在这里，任务由Pool对象自动卸载/分配到内核/进程之间。用户无需担心显式创建流程。

考虑下面给出的程序：

# Python program to understand 
# the concept of pool
import multiprocessing
import os
  
def square(n):
    print("Worker process id for {0}: {1}".format(n, os.getpid()))
    return (n*n)
  
if __name__ == "__main__":
    # input list
    mylist = [1,2,3,4,5]
  
    # creating a pool object
    p = multiprocessing.Pool()
  
    # map list to target function
    result = p.map(square, mylist)
  
    print(result)

输出：

Worker process id for 2: 4152
Worker process id for 1: 4151
Worker process id for 4: 4151
Worker process id for 3: 4153
Worker process id for 5: 4152
[1, 4, 9, 16, 25]

让我们试着一步一步理解上面的代码：

我们使用以下方法创建一个Pool对象：
```
p = multiprocessing.Pool()
```
有一些论据可以获得对任务卸载的更多控制。
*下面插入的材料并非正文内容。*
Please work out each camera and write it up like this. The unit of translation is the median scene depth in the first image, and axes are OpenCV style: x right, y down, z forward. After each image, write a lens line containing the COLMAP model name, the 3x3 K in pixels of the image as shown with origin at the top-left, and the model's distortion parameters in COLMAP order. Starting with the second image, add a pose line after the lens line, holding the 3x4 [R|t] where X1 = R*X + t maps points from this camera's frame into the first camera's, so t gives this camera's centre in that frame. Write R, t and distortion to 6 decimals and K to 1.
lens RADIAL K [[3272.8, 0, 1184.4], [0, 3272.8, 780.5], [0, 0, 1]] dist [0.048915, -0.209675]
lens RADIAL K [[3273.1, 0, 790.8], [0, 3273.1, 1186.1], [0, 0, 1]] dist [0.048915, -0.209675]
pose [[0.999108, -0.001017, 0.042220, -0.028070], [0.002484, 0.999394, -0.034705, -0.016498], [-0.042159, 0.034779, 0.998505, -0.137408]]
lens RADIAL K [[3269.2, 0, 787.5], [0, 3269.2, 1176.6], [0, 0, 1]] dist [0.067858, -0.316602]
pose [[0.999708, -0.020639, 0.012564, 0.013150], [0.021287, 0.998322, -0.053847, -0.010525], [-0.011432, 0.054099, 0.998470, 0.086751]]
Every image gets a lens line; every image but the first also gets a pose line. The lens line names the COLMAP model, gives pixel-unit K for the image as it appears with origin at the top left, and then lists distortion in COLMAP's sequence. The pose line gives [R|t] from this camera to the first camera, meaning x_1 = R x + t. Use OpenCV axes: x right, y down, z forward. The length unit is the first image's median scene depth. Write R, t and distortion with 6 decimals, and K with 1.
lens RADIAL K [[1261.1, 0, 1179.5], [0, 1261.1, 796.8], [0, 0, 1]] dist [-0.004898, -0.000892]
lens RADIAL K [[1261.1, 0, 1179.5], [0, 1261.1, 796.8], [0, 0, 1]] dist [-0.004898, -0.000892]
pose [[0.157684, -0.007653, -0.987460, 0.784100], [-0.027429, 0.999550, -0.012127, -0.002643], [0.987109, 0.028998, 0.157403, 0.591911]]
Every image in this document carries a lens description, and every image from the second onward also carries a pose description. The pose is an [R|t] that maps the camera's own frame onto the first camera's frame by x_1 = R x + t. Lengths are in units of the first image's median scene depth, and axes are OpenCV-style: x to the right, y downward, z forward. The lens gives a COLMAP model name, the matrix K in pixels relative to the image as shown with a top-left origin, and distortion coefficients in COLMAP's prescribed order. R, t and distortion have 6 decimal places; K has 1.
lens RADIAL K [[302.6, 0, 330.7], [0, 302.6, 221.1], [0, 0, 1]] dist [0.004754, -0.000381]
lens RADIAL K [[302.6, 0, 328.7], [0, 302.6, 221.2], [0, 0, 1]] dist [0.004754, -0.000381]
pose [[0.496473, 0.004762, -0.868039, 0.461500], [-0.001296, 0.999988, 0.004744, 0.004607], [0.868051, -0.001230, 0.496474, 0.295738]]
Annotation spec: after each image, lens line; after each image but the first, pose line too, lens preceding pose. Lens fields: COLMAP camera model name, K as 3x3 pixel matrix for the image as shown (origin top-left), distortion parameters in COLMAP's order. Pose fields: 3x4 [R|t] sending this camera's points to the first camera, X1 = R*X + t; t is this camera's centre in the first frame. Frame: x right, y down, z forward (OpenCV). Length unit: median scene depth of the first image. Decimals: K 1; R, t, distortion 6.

这些都是：
- processes：指定工作进程的数量。
- maxtasksperchild：指定每个孩子分配的最大任务数。
可以使用这些参数使池中的所有进程执行一些初始化：
- initializer：为工作进程指定一个初始化函数。
- initargs：要传递给初始化程序的参数。
现在，为了执行某些任务，我们必须将其映射到某个函数。在上面的示例中，我们将mylist映射到square 函数。这样一来， mylist的内容和square的定义就会分布在各个核心之间。
```
result = p.map(square, mylist)
```
一旦所有工作进程完成他们的任务，就会返回一个包含最终结果的列表。